5. The energy radiated from the sun per unit time, $$E_{sun, out}$$, is just the solar constant times the area of a complete spherical surface imagined at the earth's radius from the sun.
1. $$E_{sun, out} = C_S \times (4\pi r^2) = \dfrac{1 \thinspace kJ}{m^2 s} \times 4\pi (1.50 \times 10^{11} m)^2 = 2.8 \times 10^{26} J/s$$.
6. The number of photons emitted by the sun per unit time.
1. We get the number of photons by dividing the amount of sun-emitted total energy by the energy per photon.
2. The energy of a photon of wavelength $$\lambda$$ is: $$E_\lambda = h \thinspace c / \lambda$$ where $$h$$ is Planck's Constant and $$c$$ is the speed of light.
3. Following the class in the video description, we assume $$\lambda = 700 \thinspace nm = 7.0 \times 10^{-7}m$$ for the wavelength of some sort of "average" photon from the sun.

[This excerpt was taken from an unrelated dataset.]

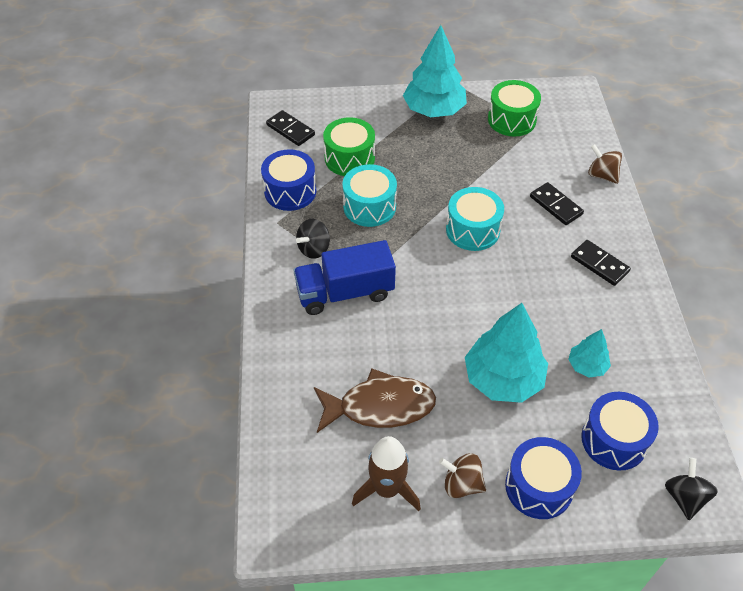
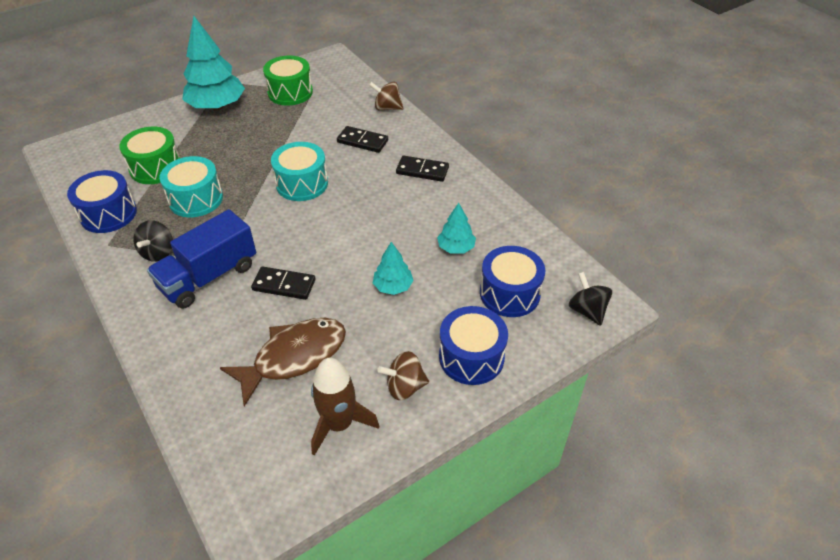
camera: 30 degrees left, 5 degrees down
(290, 130) = (83, 164): black domino -> black domino (284, 285)
(503, 379) = (393, 286): turquoise tree -> turquoise tree, size x0.51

4. The energy of a $$700 \thinspace nm$$ photon is (see (b) above): $$E_{700 \thinspace nm} = \dfrac{(6.3 \times 10^{-34}J \thinspace s) \times (3.0 \times 10^8 m/s)}{7.0 \times 10^{-7} m} = 2.7 \times 10^{-19} J$$.
5. Then the rate of photon emission by the sun is:
$$N_{sun,out} \approx \dfrac{2.8 \times 10^{26} J/s}{2.7 \times 10^{-19} J} \approx 1 \times 10^{45}$$ photons$$/s$$.
7. Activities
1. Suppose you could actually count the emitted photons for 1 second. You might get something like this:
1,383,279,502,884,197,169,399,375,105,820,974,944,592,307,816 photons/s.

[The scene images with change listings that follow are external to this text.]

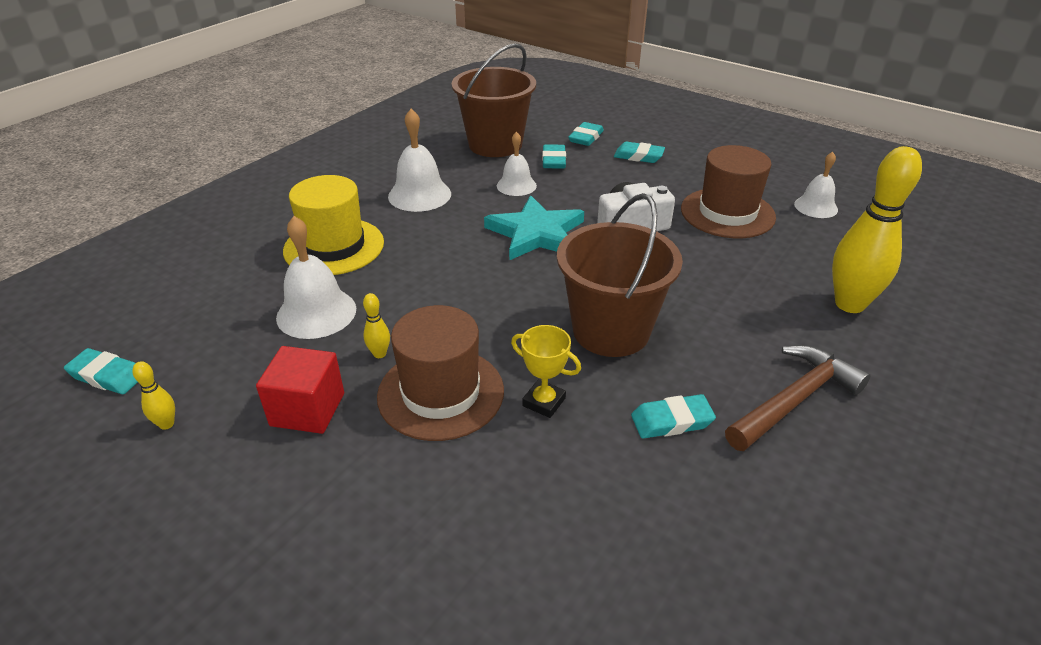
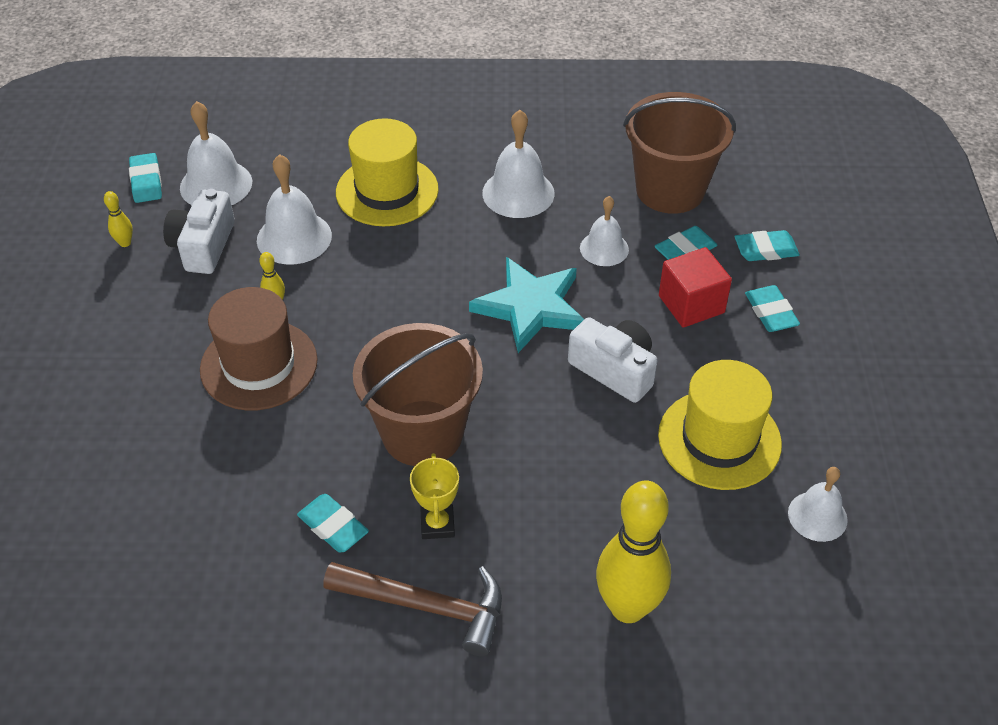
camera: 55 degrees right, 10 degrees up
(184, 332) = (216, 184): none -> white bell
(249, 370) = (203, 246): none -> white camera
(307, 409) = (188, 302): red cube -> red cube (691, 304)
(544, 402) = (295, 432): yellow trophy -> yellow trophy (437, 524)
(727, 213) = (719, 439): brown hat -> yellow hat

That's an integer. Would you ever get a fraction of a photon in the number for precisely 1 second?
2. How could you correct for the earth's atmosphere above the can and for the spectrum?

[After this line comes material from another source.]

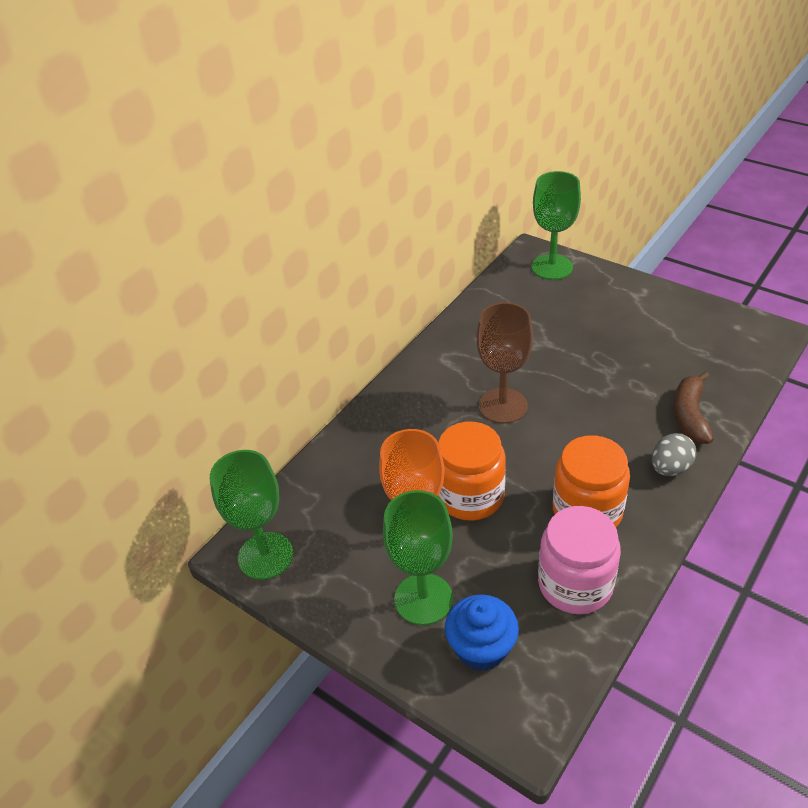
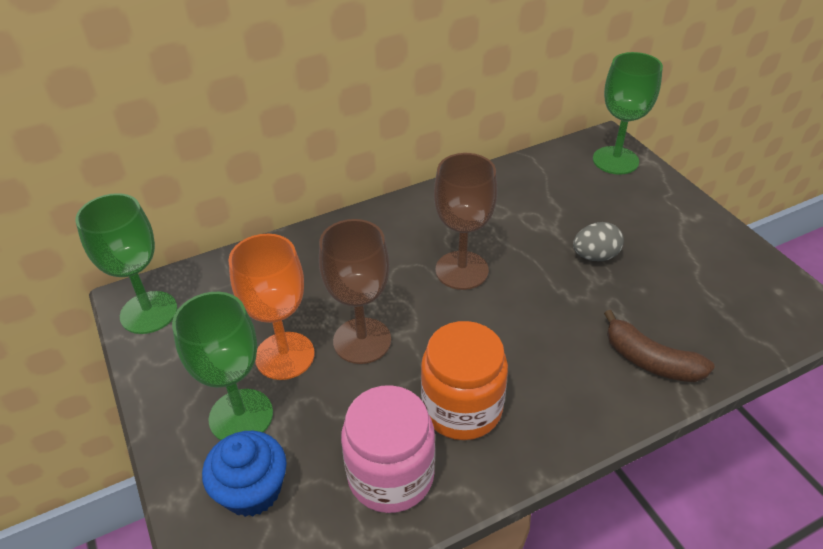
camera: 25 degrees right, 0 degrees up
(470, 496) = (362, 340): orange jar -> brown goblet
(670, 468) = (585, 405): grey egg -> grey egg (595, 256)
(690, 415) = (650, 360): brown banana -> brown banana turned 90 degrees counterclockwise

3. A photon has momentum $$p = \dfrac{h}{\lambda}$$. When a photon is absorbed in the eye, conservation of momentum says its momentum goes somewhere. Where? How much fractional change occurs in the velocity of the momentum-receiving object?
4. A stream of photons from the sun is called a "solar wind." For what objects does it visibly alter their momentum?
5. Is the emission of photons from the sun perfectly constant in time? If it varies, is the variation small or large? Gradual or sudden?
6. Will the sun ever run out of energy and stop emitting photons?
7. Practice until you are able to present the above calculation of the solar photon emission rate from the Death Valley observation. Be prepared to show that the numerical constants used, along with a few words on their measurement, can be found on the WWW.
8. Examine the "page source" for this web page and see how scientists use MathJax-sponsored Latex mark-up to present beautiful, easily-edited, mathematical expressions on a web page. Use the same techniques to produce an html file of text that includes math with fractions. Display and print it from within the browser.